Some people proclaim their German-ness hoping that all can hear. They are successful members of the German establishment, hiding their identity as best they can so as not to arouse the anger of their German hosts. “The Germans don’t want to hear about it, and the few of us who remain are terrified of getting them started again,” seems to be their argument. Others, fearing the establishment will never fully welcome them, yet equally fearful of abandoning their identity, remain on the very fringes of society, thinking their invisibility to be mutually beneficial: freedom from guilt and anger for the Germans, and freedom to survive for the Jews.

Both strategies stem from the same reasoning, of course, and both methods, throughout history, have invariably failed, If Jews, out of fear, align themselves with the established order, the disenfranchised Left labels them “Zionist conspirators” and “financiers” in a monarchist/capitalist nation, while the disenfranchised Right labels them “Bolsheviks” and “Power hungry” in a socialist nation.

If Jews keep to themselves and their own, the disenfranchised left brands them “aloof” and “enemies of the revolution” in a monarchist/capitalist nation, while the disenfranchised Right labels them “foreign elements” and “unpatriotic” in a socialist nation. And so policies of terror and hate against the Jews are continually re-legitimized as power shifts from camp to camp.

In Europe today, these historical trends continue in a most predictable fashion. New Rightwing nationalist parties in Hungary, Romania, and elsewhere have begun anti-Jewish campaigns in their demagogic efforts to gain power, impli­cating once fringe, now establishment-Jews who have become part of the Communist machinery in the postwar period. These Jews entered the establishment in order to ease the hostility of the Leftist elite that would otherwise have accused them of not supporting the workers’ state. Now, they are paying the price for acting on their fears, and they are scared once again. The cycle continues.

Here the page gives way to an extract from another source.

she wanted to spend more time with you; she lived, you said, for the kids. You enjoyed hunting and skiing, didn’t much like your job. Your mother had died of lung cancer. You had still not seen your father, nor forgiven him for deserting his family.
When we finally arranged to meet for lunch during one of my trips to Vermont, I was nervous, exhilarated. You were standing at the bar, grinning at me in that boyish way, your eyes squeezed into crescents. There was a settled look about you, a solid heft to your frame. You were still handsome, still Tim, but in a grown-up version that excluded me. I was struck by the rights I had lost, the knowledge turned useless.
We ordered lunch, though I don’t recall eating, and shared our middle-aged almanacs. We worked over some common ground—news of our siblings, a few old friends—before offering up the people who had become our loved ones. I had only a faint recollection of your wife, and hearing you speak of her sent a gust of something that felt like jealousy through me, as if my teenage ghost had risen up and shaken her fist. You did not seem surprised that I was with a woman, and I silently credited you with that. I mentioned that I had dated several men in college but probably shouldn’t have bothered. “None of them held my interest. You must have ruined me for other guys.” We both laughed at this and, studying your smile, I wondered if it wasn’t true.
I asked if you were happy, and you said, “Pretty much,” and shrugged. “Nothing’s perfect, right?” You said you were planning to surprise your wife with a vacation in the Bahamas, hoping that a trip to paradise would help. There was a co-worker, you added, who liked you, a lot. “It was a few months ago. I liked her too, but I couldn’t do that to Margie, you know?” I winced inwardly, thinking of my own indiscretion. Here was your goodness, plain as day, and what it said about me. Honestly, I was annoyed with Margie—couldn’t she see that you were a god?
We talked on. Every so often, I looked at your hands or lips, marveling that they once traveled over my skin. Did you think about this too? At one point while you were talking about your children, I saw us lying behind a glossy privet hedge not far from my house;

Austria has elected a president suspected, even at the time of his campaign, of being a Nazi actively involved in the deportation of Jews to the death camps. In France, a Nazi sympathizer is gaining popular support, setting into motion a moral drift that has thus far targeted only the Jewish dead, but soon enough may target the living.

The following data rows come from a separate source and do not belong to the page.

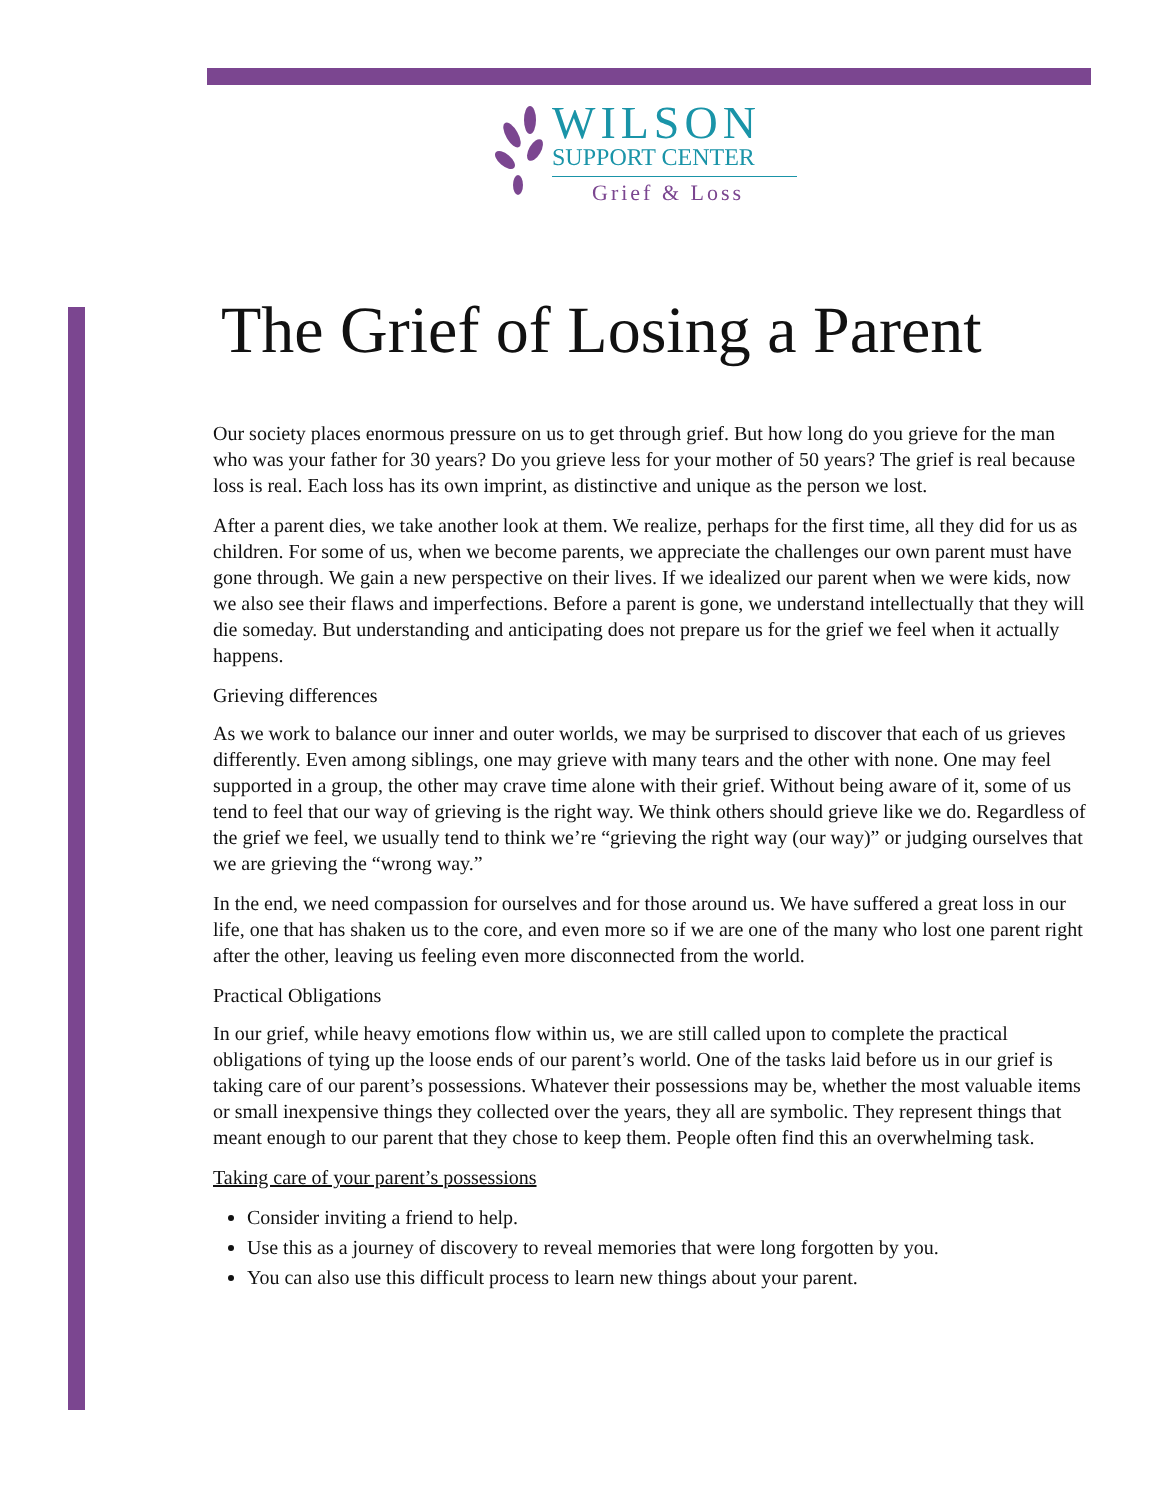WILSON
SUPPORT CENTER
Grief & Loss
The Grief of Losing a Parent
Our society places enormous pressure on us to get through grief. But how long do you grieve for the man who was your father for 30 years? Do you grieve less for your mother of 50 years? The grief is real because loss is real. Each loss has its own imprint, as distinctive and unique as the person we lost.
After a parent dies, we take another look at them. We realize, perhaps for the first time, all they did for us as children. For some of us, when we become parents, we appreciate the challenges our own parent must have gone through. We gain a new perspective on their lives. If we idealized our parent when we were kids, now we also see their flaws and imperfections. Before a parent is gone, we understand intellectually that they will die someday. But understanding and anticipating does not prepare us for the grief we feel when it actually happens.
Grieving differences
As we work to balance our inner and outer worlds, we may be surprised to discover that each of us grieves differently. Even among siblings, one may grieve with many tears and the other with none. One may feel supported in a group, the other may crave time alone with their grief. Without being aware of it, some of us tend to feel that our way of grieving is the right way. We think others should grieve like we do. Regardless of the grief we feel, we usually tend to think we’re “grieving the right way (our way)” or judging ourselves that we are grieving the “wrong way.”
In the end, we need compassion for ourselves and for those around us. We have suffered a great loss in our life, one that has shaken us to the core, and even more so if we are one of the many who lost one parent right after the other, leaving us feeling even more disconnected from the world.
Practical Obligations
In our grief, while heavy emotions flow within us, we are still called upon to complete the practical obligations of tying up the loose ends of our parent’s world. One of the tasks laid before us in our grief is taking care of our parent’s possessions. Whatever their possessions may be, whether the most valuable items or small inexpensive things they collected over the years, they all are symbolic. They represent things that meant enough to our parent that they chose to keep them. People often find this an overwhelming task.
Taking care of your parent’s possessions
Consider inviting a friend to help.
Use this as a journey of discovery to reveal memories that were long forgotten by you.
You can also use this difficult process to learn new things about your parent.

Right wing groups in the Russian Republic have employed threats and intimidation, and sometimes violence against re-emerging Jewish organizations and individuals. In Poland, they have added a new twist to their famed legacy of anti­Jewish sentiment: Jew-hating without Jews to hate.

It remains to be seen what the reunification of Germany will bring to that land and to the rest of Europe. But, interestingly enough, should the Right rise to power once again, their inevitable accusations against the Jews will, for once, probably be accurate: “The Jews were against our reunification!”

Of course, the old man talking to my friend in that Salzburg beerhall was very possibly just a friendly, lonely old soul, looking for someone to talk to, genuinely curious about the national origins of a foreign-looking young man sit­ting next to him. But then again, maybe he wasn’t.